**The problem**
Among the entries below, extract exactly the lines that run from the one with "right elbow: (63, 552, 10)" through the one with "right knee: (317, 367, 16)", both ends included.

*** Opening Data under study ***

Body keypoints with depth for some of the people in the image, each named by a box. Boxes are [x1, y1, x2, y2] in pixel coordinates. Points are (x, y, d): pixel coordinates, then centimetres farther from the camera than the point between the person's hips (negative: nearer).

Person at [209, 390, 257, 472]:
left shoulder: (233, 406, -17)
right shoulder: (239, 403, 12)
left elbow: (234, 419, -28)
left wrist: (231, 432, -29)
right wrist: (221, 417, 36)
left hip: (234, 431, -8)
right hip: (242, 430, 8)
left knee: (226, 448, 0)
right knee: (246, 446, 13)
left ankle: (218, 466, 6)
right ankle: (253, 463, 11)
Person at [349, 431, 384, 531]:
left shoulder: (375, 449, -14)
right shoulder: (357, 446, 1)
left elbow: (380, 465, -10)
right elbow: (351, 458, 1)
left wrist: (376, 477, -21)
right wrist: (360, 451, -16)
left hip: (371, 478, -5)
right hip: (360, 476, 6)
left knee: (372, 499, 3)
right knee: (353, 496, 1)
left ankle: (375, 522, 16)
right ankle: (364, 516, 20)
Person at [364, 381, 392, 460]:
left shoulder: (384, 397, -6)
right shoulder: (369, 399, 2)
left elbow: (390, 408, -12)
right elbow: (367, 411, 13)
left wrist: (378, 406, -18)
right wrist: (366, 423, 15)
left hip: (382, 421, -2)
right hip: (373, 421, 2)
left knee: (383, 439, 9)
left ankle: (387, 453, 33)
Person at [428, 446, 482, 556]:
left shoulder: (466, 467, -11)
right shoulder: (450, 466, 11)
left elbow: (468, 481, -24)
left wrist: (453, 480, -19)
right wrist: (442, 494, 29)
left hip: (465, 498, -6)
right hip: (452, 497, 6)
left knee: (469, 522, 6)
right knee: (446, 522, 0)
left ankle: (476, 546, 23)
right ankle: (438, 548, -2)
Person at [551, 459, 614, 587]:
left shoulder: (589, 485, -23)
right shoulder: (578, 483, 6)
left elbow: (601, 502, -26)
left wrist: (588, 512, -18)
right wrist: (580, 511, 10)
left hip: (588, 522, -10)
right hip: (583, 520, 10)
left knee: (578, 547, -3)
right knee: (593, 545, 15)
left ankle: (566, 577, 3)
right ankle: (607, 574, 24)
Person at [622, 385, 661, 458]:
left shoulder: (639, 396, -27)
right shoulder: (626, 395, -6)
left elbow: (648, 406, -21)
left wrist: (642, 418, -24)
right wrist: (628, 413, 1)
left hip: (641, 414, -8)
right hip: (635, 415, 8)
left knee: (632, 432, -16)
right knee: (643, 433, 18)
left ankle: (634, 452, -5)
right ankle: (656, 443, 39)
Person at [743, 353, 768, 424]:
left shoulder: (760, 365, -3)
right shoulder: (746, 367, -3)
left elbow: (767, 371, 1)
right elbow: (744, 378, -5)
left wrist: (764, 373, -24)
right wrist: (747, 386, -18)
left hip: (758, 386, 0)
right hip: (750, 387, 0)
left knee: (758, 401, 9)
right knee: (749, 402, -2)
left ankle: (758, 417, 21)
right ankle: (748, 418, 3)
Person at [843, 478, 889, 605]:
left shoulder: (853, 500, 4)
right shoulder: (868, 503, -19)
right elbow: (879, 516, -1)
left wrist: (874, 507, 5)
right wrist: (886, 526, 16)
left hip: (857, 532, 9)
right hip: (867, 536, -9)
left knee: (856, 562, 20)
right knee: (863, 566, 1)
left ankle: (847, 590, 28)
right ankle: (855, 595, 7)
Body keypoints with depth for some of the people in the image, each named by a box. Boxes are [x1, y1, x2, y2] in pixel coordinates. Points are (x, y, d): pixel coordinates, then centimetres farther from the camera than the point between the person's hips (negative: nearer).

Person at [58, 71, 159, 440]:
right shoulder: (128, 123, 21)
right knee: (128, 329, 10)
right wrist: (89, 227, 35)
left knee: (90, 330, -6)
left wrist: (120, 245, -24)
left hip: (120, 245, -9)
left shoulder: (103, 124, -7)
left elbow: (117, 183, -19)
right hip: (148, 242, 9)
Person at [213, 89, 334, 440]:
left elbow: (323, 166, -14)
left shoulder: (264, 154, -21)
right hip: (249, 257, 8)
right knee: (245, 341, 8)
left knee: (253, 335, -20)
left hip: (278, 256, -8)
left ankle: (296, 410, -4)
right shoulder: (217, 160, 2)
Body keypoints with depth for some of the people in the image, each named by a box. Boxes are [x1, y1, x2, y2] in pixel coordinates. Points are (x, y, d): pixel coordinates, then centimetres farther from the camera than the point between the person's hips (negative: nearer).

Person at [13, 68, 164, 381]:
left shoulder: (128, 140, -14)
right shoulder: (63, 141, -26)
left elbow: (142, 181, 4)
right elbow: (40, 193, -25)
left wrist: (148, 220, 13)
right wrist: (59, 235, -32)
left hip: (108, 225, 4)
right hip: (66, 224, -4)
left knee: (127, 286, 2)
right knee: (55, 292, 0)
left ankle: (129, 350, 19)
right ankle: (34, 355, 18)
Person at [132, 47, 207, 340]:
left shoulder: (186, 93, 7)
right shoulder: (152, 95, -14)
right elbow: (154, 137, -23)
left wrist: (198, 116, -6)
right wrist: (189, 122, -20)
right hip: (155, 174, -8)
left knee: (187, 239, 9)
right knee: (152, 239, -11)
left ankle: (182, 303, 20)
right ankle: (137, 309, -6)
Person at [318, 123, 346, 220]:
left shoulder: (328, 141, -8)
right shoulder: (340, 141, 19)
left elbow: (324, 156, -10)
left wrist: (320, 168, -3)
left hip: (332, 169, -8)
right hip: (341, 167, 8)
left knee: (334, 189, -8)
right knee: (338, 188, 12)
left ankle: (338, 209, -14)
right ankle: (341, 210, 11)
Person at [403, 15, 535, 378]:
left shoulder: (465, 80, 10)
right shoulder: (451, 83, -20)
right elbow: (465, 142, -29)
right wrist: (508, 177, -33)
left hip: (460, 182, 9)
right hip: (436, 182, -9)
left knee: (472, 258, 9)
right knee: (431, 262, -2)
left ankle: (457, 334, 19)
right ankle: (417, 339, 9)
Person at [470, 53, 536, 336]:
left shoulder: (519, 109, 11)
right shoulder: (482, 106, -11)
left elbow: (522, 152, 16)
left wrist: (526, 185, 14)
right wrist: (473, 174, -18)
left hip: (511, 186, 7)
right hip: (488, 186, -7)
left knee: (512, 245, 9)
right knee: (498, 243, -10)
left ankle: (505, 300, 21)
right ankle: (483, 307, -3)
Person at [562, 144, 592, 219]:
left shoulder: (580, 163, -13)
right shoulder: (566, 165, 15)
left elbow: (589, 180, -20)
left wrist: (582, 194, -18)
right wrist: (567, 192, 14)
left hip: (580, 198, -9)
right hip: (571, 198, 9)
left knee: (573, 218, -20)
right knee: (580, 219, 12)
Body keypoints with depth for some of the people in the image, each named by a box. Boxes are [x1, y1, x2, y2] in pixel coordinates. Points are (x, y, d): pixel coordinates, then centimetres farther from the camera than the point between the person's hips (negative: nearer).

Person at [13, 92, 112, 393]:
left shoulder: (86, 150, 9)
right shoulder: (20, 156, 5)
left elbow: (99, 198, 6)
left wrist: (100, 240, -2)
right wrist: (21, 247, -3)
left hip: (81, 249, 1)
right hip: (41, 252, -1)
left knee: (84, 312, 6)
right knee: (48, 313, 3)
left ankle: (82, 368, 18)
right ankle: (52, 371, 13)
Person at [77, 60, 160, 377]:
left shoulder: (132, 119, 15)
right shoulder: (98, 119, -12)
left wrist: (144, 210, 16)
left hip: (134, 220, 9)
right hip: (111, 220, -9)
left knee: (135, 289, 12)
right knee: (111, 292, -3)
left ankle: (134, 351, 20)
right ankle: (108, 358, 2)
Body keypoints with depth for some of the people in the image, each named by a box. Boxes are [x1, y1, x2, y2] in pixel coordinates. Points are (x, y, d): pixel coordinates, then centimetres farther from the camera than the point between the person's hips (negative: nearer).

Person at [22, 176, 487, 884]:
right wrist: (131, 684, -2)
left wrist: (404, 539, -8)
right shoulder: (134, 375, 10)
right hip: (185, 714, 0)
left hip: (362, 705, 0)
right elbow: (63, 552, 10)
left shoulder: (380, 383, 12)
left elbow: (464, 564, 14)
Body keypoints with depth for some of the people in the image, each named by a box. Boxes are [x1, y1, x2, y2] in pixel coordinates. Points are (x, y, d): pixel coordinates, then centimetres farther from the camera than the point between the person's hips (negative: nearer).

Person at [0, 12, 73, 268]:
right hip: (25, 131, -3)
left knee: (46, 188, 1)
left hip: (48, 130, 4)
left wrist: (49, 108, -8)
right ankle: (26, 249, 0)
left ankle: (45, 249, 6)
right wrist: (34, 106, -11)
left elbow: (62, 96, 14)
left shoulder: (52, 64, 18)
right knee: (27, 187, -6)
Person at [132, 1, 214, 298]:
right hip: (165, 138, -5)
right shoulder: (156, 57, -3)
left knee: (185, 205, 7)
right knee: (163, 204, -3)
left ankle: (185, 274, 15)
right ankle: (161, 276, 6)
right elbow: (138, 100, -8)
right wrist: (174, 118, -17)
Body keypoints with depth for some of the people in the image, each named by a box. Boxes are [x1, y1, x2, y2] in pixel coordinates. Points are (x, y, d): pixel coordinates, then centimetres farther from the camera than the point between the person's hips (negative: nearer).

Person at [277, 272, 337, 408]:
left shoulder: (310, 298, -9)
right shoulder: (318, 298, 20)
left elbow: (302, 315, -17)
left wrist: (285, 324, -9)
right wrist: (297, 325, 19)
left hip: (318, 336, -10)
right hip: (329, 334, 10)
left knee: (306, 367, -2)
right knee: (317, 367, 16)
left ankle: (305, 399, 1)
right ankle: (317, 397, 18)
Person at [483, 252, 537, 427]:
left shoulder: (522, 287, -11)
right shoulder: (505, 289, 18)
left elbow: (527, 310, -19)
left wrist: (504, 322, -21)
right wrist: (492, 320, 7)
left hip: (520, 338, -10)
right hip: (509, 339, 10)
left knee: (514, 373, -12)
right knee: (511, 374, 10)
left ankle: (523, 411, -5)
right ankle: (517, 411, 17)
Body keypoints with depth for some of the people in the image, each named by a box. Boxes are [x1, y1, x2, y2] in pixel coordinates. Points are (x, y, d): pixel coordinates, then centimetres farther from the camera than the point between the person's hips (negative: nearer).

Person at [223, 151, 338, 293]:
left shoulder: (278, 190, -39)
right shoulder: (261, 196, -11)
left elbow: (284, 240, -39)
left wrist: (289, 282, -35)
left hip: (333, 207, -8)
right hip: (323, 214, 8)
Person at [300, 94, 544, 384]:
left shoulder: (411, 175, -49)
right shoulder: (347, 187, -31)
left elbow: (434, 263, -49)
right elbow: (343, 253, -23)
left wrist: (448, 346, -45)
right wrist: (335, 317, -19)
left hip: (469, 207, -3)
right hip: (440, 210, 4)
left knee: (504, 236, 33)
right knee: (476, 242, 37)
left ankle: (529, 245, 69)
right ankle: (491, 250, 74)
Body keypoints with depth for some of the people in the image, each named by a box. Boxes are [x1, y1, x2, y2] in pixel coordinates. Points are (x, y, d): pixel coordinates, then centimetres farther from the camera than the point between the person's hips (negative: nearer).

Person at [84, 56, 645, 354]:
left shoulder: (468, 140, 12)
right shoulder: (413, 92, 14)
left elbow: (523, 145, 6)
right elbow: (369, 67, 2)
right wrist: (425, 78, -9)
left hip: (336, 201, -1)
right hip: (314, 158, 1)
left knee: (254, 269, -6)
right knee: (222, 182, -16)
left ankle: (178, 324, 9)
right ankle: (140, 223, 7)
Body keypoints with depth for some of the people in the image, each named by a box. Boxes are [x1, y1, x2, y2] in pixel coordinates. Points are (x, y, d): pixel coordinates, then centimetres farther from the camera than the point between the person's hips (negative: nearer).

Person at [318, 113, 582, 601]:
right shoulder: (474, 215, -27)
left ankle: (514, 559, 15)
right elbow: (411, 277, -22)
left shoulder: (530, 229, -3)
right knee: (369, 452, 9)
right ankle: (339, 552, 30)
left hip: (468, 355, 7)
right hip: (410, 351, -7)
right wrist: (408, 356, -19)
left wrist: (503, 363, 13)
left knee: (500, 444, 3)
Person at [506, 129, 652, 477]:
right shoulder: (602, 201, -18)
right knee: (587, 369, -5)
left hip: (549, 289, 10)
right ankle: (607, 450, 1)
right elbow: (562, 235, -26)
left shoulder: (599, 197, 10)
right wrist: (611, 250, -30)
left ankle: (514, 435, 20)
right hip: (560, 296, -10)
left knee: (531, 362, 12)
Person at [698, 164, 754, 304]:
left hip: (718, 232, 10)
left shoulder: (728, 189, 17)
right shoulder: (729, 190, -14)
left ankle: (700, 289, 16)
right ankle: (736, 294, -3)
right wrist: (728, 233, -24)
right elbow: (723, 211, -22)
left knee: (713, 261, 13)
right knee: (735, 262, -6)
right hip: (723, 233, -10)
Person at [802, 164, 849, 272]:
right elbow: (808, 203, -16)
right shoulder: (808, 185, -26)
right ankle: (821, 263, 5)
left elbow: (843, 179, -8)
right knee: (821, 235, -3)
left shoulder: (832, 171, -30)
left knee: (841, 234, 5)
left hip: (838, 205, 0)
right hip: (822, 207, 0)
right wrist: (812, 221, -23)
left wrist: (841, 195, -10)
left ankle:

*** Closing Data under study ***

**Output below**
right elbow: (63, 552, 10)
left shoulder: (380, 383, 12)
left elbow: (464, 564, 14)
Body keypoints with depth for some of the people in the image, each named by a box. Boxes are [x1, y1, x2, y2] in pixel coordinates. Points are (x, y, d): pixel coordinates, then centimetres farther from the camera than the point between the person's hips (negative: nearer).

Person at [0, 12, 73, 268]:
right hip: (25, 131, -3)
left knee: (46, 188, 1)
left hip: (48, 130, 4)
left wrist: (49, 108, -8)
right ankle: (26, 249, 0)
left ankle: (45, 249, 6)
right wrist: (34, 106, -11)
left elbow: (62, 96, 14)
left shoulder: (52, 64, 18)
right knee: (27, 187, -6)
Person at [132, 1, 214, 298]:
right hip: (165, 138, -5)
right shoulder: (156, 57, -3)
left knee: (185, 205, 7)
right knee: (163, 204, -3)
left ankle: (185, 274, 15)
right ankle: (161, 276, 6)
right elbow: (138, 100, -8)
right wrist: (174, 118, -17)
Body keypoints with depth for some of the people in the image, each named by a box. Boxes are [x1, y1, x2, y2] in pixel coordinates. Points are (x, y, d): pixel coordinates, then centimetres farther from the camera than the point between the person's hips (negative: nearer).

Person at [277, 272, 337, 408]:
left shoulder: (310, 298, -9)
right shoulder: (318, 298, 20)
left elbow: (302, 315, -17)
left wrist: (285, 324, -9)
right wrist: (297, 325, 19)
left hip: (318, 336, -10)
right hip: (329, 334, 10)
left knee: (306, 367, -2)
right knee: (317, 367, 16)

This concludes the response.